### [Short task]
Report each line of the entries below that contains the word "atrium", copying those lines in full.
● ● ● ● ● ● ●
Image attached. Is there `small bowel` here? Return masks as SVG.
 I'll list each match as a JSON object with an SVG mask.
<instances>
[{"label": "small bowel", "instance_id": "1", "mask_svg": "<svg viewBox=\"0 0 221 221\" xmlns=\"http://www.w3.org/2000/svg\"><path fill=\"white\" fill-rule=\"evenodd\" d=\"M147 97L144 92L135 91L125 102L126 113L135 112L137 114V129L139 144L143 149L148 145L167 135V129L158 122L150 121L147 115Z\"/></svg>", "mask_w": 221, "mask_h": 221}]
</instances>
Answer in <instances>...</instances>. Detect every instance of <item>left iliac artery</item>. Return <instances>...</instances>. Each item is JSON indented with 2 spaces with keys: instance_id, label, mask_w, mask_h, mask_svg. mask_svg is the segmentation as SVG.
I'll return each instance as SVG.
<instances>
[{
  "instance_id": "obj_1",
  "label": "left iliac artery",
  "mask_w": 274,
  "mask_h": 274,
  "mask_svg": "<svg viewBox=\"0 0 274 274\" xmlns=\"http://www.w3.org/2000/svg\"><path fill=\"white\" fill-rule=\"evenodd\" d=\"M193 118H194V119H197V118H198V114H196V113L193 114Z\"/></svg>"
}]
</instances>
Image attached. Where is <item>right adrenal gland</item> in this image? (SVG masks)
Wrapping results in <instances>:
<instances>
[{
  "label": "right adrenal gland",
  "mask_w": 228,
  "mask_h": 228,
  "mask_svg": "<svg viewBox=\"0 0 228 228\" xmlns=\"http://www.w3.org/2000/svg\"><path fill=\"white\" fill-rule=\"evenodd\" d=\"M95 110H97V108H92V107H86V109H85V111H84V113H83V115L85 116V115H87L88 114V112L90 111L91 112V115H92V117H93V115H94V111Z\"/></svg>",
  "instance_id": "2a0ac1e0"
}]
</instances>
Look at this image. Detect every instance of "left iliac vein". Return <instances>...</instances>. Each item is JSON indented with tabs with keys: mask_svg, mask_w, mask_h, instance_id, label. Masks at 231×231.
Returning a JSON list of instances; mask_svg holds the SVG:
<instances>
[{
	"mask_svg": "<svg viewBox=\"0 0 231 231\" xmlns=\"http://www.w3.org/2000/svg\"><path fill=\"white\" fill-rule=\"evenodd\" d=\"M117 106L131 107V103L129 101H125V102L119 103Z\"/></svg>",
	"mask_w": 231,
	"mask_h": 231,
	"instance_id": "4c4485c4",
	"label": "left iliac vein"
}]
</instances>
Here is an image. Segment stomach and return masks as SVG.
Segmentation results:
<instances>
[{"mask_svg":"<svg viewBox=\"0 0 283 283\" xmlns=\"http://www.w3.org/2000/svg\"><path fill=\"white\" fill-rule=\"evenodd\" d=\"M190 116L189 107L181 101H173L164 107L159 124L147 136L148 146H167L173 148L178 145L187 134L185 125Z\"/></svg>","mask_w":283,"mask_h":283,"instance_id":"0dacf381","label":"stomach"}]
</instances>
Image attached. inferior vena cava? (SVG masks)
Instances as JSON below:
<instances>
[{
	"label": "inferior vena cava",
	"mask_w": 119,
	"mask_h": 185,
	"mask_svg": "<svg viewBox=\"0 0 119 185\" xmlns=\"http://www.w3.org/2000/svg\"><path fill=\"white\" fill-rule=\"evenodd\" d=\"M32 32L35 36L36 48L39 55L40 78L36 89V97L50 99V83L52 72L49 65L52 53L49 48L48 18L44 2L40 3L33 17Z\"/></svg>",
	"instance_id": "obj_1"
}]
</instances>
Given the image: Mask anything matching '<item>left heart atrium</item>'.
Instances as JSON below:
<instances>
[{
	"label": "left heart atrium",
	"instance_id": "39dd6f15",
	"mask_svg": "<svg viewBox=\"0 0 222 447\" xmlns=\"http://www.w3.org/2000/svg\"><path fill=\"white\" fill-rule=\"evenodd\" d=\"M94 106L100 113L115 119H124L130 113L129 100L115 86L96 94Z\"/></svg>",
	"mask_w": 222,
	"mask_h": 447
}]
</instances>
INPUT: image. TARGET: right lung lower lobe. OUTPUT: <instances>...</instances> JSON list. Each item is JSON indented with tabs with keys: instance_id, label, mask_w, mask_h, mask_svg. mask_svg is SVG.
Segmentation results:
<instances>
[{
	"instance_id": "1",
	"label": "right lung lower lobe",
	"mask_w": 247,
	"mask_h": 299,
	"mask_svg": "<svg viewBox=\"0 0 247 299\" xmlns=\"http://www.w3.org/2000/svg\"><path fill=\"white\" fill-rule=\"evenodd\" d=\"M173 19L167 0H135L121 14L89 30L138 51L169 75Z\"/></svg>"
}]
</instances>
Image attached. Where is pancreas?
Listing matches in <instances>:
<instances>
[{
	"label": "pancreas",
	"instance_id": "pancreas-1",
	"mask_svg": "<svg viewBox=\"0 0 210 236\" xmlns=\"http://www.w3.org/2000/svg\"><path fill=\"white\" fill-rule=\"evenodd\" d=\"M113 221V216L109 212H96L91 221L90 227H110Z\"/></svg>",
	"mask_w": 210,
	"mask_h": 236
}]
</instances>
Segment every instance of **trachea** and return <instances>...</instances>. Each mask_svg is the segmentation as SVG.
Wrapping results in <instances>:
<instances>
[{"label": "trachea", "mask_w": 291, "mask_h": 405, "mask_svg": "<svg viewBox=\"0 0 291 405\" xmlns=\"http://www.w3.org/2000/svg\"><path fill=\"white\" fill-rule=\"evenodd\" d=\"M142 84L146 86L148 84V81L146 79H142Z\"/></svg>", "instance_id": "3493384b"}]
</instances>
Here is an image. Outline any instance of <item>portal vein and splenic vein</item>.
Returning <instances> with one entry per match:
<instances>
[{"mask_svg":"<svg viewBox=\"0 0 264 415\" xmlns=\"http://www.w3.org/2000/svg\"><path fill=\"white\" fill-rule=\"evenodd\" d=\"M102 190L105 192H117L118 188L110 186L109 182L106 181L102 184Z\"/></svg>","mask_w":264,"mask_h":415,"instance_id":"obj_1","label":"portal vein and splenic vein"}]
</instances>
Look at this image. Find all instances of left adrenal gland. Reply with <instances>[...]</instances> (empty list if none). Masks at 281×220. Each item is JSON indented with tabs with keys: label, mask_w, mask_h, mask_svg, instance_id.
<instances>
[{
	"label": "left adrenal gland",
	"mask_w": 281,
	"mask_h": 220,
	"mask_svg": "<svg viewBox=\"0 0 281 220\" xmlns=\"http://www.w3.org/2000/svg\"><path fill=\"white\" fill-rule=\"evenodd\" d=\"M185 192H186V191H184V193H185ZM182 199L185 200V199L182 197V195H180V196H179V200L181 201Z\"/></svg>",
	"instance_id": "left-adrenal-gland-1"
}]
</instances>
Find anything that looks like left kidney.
● ● ● ● ● ● ●
### [Response below]
Given the image: Mask anything matching '<item>left heart atrium</item>'.
	"label": "left heart atrium",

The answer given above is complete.